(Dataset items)

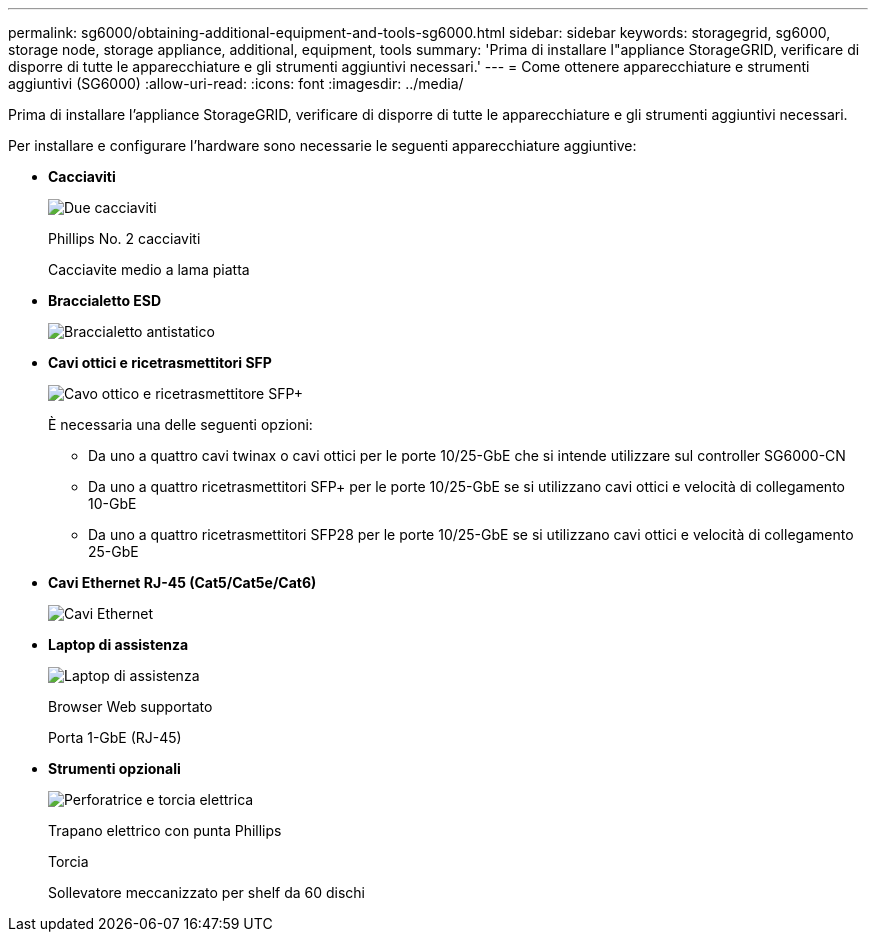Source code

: ---
permalink: sg6000/obtaining-additional-equipment-and-tools-sg6000.html 
sidebar: sidebar 
keywords: storagegrid, sg6000, storage node, storage appliance, additional, equipment, tools 
summary: 'Prima di installare l"appliance StorageGRID, verificare di disporre di tutte le apparecchiature e gli strumenti aggiuntivi necessari.' 
---
= Come ottenere apparecchiature e strumenti aggiuntivi (SG6000)
:allow-uri-read: 
:icons: font
:imagesdir: ../media/


[role="lead"]
Prima di installare l'appliance StorageGRID, verificare di disporre di tutte le apparecchiature e gli strumenti aggiuntivi necessari.

Per installare e configurare l'hardware sono necessarie le seguenti apparecchiature aggiuntive:

* *Cacciaviti*
+
image::../media/screwdrivers.gif[Due cacciaviti]

+
Phillips No. 2 cacciaviti

+
Cacciavite medio a lama piatta

* *Braccialetto ESD*
+
image::../media/appliance_wriststrap.gif[Braccialetto antistatico]

* *Cavi ottici e ricetrasmettitori SFP*
+
image::../media/fc_cable_and_sfp.gif[Cavo ottico e ricetrasmettitore SFP+]

+
È necessaria una delle seguenti opzioni:

+
** Da uno a quattro cavi twinax o cavi ottici per le porte 10/25-GbE che si intende utilizzare sul controller SG6000-CN
** Da uno a quattro ricetrasmettitori SFP+ per le porte 10/25-GbE se si utilizzano cavi ottici e velocità di collegamento 10-GbE
** Da uno a quattro ricetrasmettitori SFP28 per le porte 10/25-GbE se si utilizzano cavi ottici e velocità di collegamento 25-GbE


* *Cavi Ethernet RJ-45 (Cat5/Cat5e/Cat6)*
+
image::../media/ethernet_cables.png[Cavi Ethernet]

* *Laptop di assistenza*
+
image::../media/sam_management_client.gif[Laptop di assistenza]

+
Browser Web supportato

+
Porta 1-GbE (RJ-45)

* *Strumenti opzionali*
+
image::../media/optional_tools.gif[Perforatrice e torcia elettrica]

+
Trapano elettrico con punta Phillips

+
Torcia

+
Sollevatore meccanizzato per shelf da 60 dischi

[Instruction]
Although the records above contain pictures, your copy should give only their text, exactly as written.

[Response to the exercise]
Source code

: ---
permalink: sg6000/obtaining-additional-equipment-and-tools-sg6000.html 
sidebar: sidebar 
keywords: storagegrid, sg6000, storage node, storage appliance, additional, equipment, tools 
summary: 'Prima di installare l"appliance StorageGRID, verificare di disporre di tutte le apparecchiature e gli strumenti aggiuntivi necessari.' 
---
= Come ottenere apparecchiature e strumenti aggiuntivi (SG6000)
:allow-uri-read: 
:icons: font
:imagesdir: ../media/


[role="lead"]
Prima di installare l'appliance StorageGRID, verificare di disporre di tutte le apparecchiature e gli strumenti aggiuntivi necessari.

Per installare e configurare l'hardware sono necessarie le seguenti apparecchiature aggiuntive:

* *Cacciaviti*
+
image::../media/screwdrivers.gif[Due cacciaviti]

+
Phillips No. 2 cacciaviti

+
Cacciavite medio a lama piatta

* *Braccialetto ESD*
+
image::../media/appliance_wriststrap.gif[Braccialetto antistatico]

* *Cavi ottici e ricetrasmettitori SFP*
+
image::../media/fc_cable_and_sfp.gif[Cavo ottico e ricetrasmettitore SFP+]

+
È necessaria una delle seguenti opzioni:

+
** Da uno a quattro cavi twinax o cavi ottici per le porte 10/25-GbE che si intende utilizzare sul controller SG6000-CN
** Da uno a quattro ricetrasmettitori SFP+ per le porte 10/25-GbE se si utilizzano cavi ottici e velocità di collegamento 10-GbE
** Da uno a quattro ricetrasmettitori SFP28 per le porte 10/25-GbE se si utilizzano cavi ottici e velocità di collegamento 25-GbE


* *Cavi Ethernet RJ-45 (Cat5/Cat5e/Cat6)*
+
image::../media/ethernet_cables.png[Cavi Ethernet]

* *Laptop di assistenza*
+
image::../media/sam_management_client.gif[Laptop di assistenza]

+
Browser Web supportato

+
Porta 1-GbE (RJ-45)

* *Strumenti opzionali*
+
image::../media/optional_tools.gif[Perforatrice e torcia elettrica]

+
Trapano elettrico con punta Phillips

+
Torcia

+
Sollevatore meccanizzato per shelf da 60 dischi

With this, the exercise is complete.